|Film is one of, if not the most, popular mediums used to adapt books and tell their stories in a different way / Photo by: Neil Judson via Wikimedia Commons|
Film is one of, if not the most, popular mediums used to adapt books and tell their stories in a different way. If a book already has a large following, the anticipation for its adaptation on screen reflects on its success. In fact, book-to-film adaptations are usually more successful compared to original screenplays, according to the Medium, an online publishing platform.
However, racking up more revenue at the box office doesn't necessarily mean that the audience considers these adaptations as equally as good or giving justice to the books' narrative.
Good or Bad Adaptations Are Subjective
Every medium has its limitations in storytelling. For cinema, English writer Virginia Woolf said it's accurately displaying descriptive images that match the words on the book. The Artifice says the power of words is emphasized when written and read—making a great impact on the reader even without cinematic portrayal. The Artifice is an independent online magazine covering a wide spectrum of art media and focuses on "unique topics that are intellectually stimulating and meaningful."
It adds that the imagery of an object described in a book differs from one person to another, but in the cinematic world, only the director of the film has the complete control of its portrayal.

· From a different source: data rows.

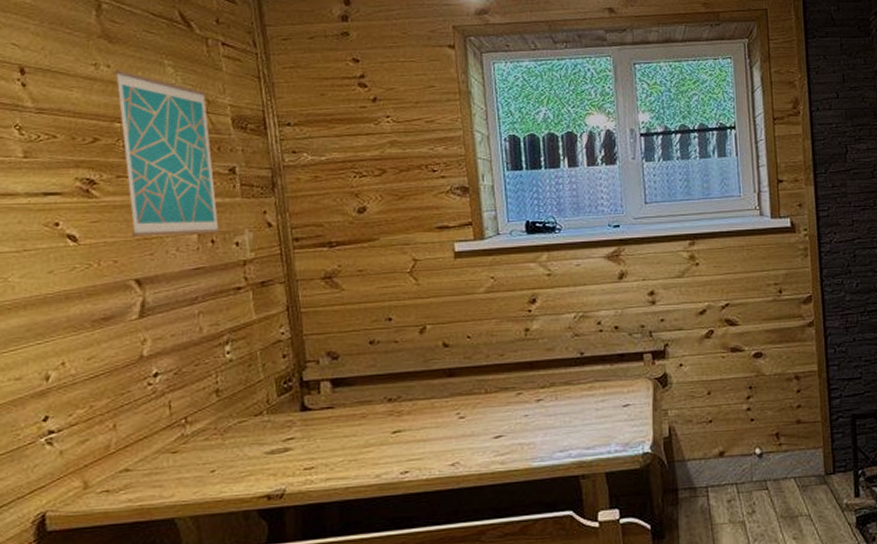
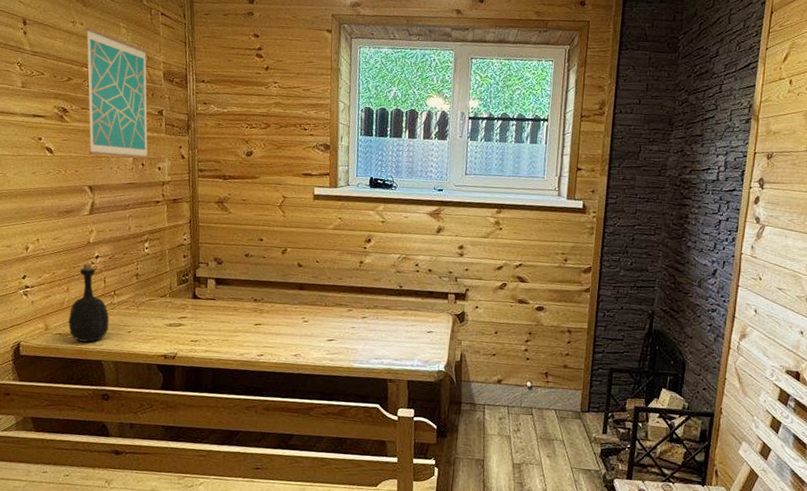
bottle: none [119,385,181,497] -> present [68,263,110,343]

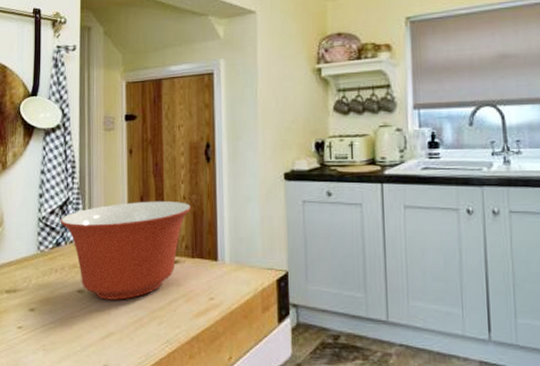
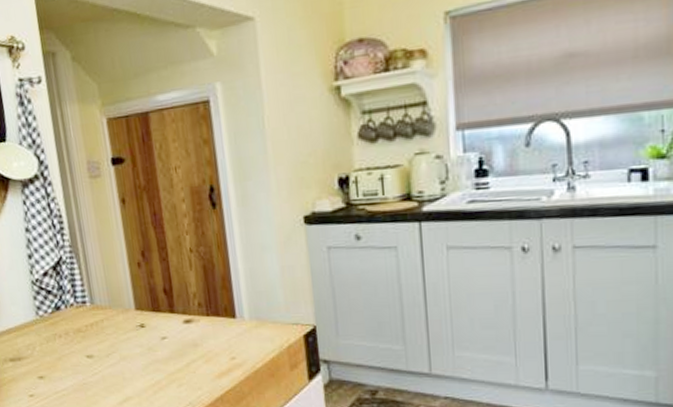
mixing bowl: present [60,200,192,300] -> none [55,254,201,364]

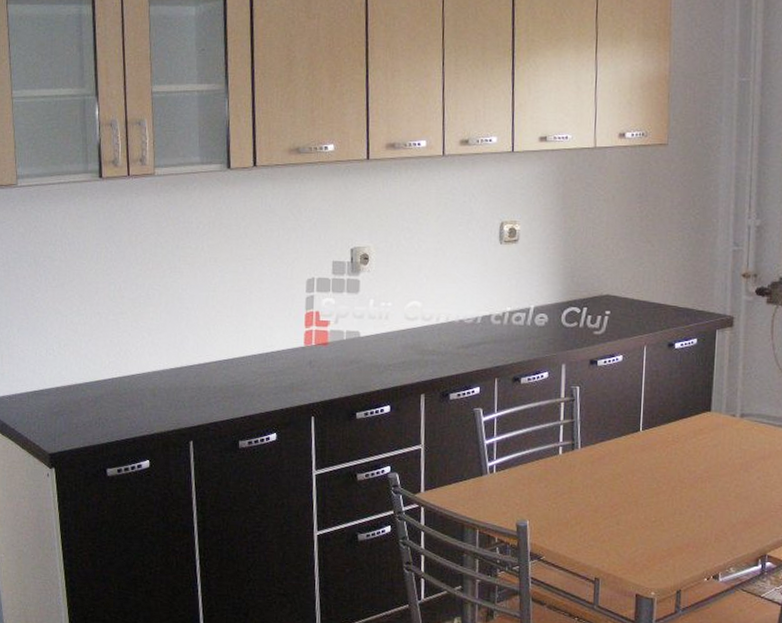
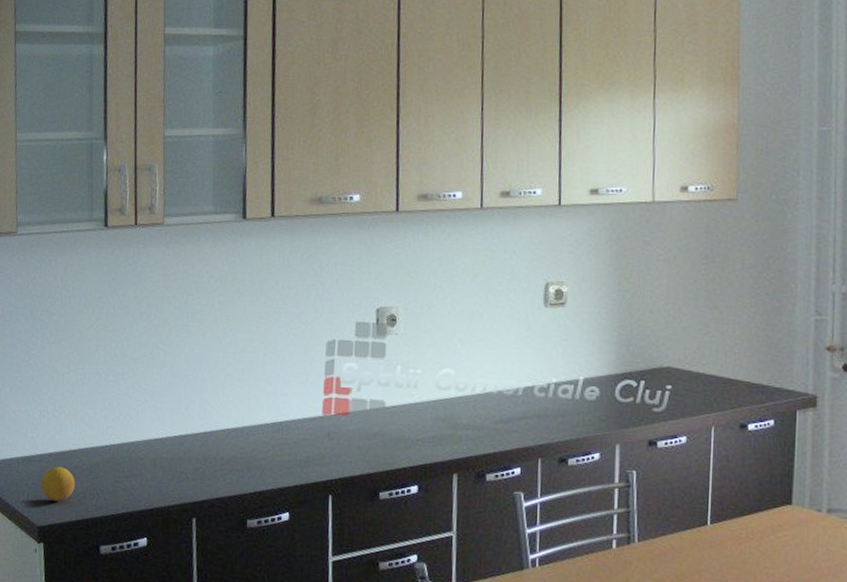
fruit: none [50,399,82,431] -> present [41,466,75,502]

The audience is shown the director's ideal depiction of the object—using the aesthetics of film production in a bid to enhance the words on a page—which they may find as a "bad adaptation."

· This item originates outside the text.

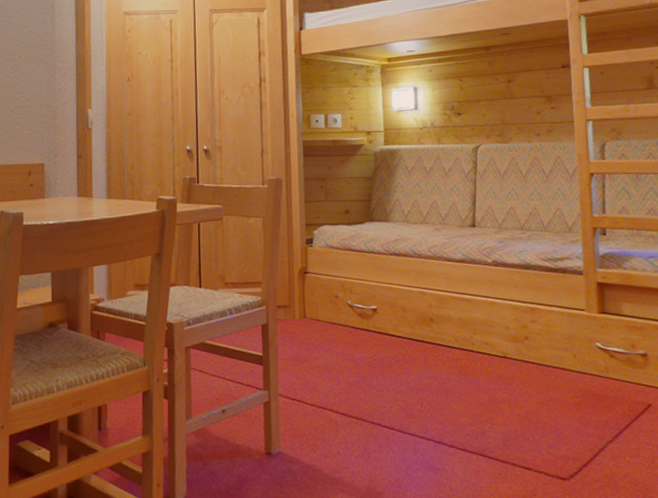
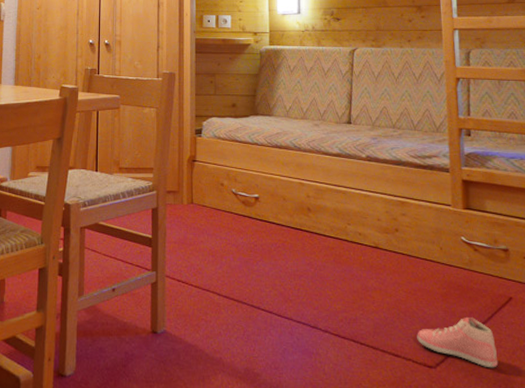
sneaker: none [549,426,637,478] -> present [417,317,499,368]

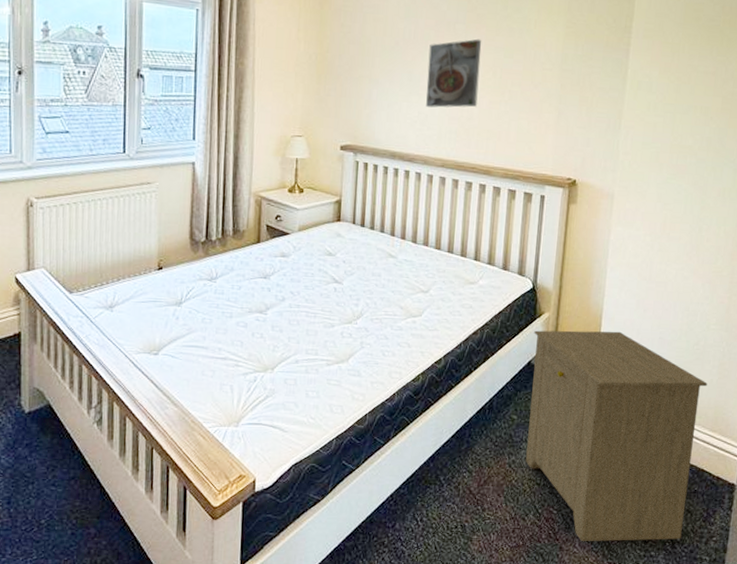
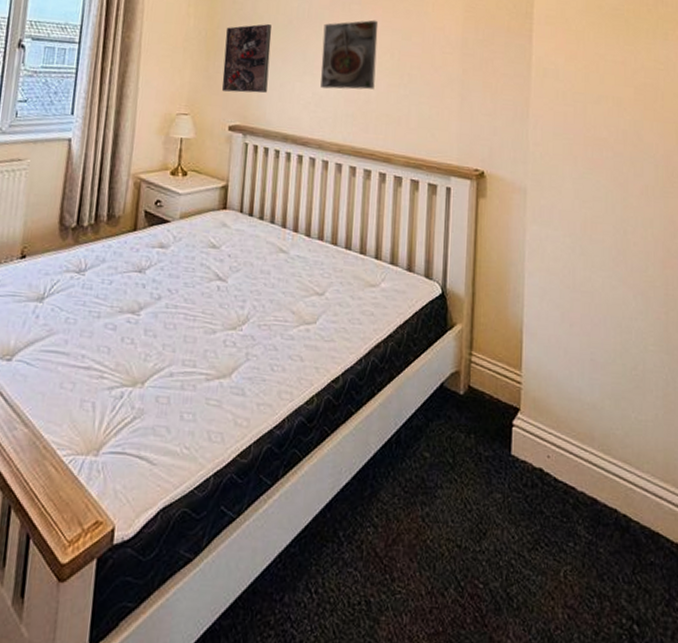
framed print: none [332,46,380,114] -> present [221,24,272,93]
side table: present [526,330,707,541] -> none [442,345,652,631]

This can be seen in the "Harry Potter" film adaptations, in which major scenes left many fans disappointed. For instance, the scene where Voldemort dies was originally written as him simply collapsing on the ground. This showed that the Dark Lord was merely a human being and not the godly overlord that he saw himself to be.
|It adds that the imagery of an object described in a book differs from one person to another, but in the cinematic world, only the director of the film has the complete control of its portrayal / Photo by: PPEkk via Wikimedia Commons|
However, the director chose to present Voldemort's death through visual effects in which the Dark Lord disintegrated into ashes—the complete opposite of what the author, J.K. Rowling, wanted to show and what the fans wanted to see.
The Harry Potter fandom had differing opinions regarding this particular scene, according to The Artifice. While some were disappointed that it was an "inaccurate display of the original storyline," others simply loved all of the films for the artistic and cinematic qualities put in the production.
"The subjective nature of deciding what makes a ‘good’ adaptation vs. what makes a ‘bad’ adaptation lies upon individuals and what they see as good cinematography or a good storyline," the online magazine concludes.
"Ultimately, the decision lies in the directors’ hands, yet the audience subjectively decides their preferences for either the original play/book or the films. It is impossible to impress every single fan, as some fans appreciate the written qualities of the books while others enjoy the cinematic qualities in films."
Making a Good Adaptation
The biggest challenge to any book-to-film adaptation is meeting the expectations of the books' fans. There are so many of them, with differing expectations and perceptions, that it's virtually impossible to satisfy them all. However, creating an adaptation that many can collectively acknowledge as being good, or at least as good as a literary adaptation can be, could still be possible.
The Film Magazine, an online magazine that provides in-depth, insightful, and engaging content regarding cinema, compiled a list of factors that should be considered in creating a book-to-film adaptation that may help in creating a good adaptation.
• Honor the source material - adaptations don't necessarily mean following everything literally by the book. Instead, what's important is going by the narrative of the original work as closely as possible without drawing out too much. This is the reason why there are films split into a series since the book itself is a series. Include the key events of the book as well as ensure that the plot flows smoothly while staying true to the narrative.
|The biggest challenge to any book-to-film adaptation is meeting the expectations of the books' fans / Photo by: Free-Photos via Pixabay|
• Work with the author - having the author's input can be a great asset to the production. After all, they are the brains behind the story. Pleasing and entertaining the audience is important to film adaptation, but it should be noted that it's also important to listen to the author to bring out the work's full potential.
• Consider the future - think about the possible changes that may need to happen, especially if the adaptation will be based on a book series. It's possible that the cast and crew of the whole production may need to be updated in order to accommodate the possible changes.
• Listen to the fans - if a book has an existing fan base, take their inputs into consideration. They are the people who know the story like the back of their hand and the production's main target audience.
• Know what you're getting into - this is one of the biggest mistakes in film adaptations, according to Film Magazine. Simply turning a book into a movie for the sake of it (or for the money) will likely lead to failure if the whole material is not taken into consideration.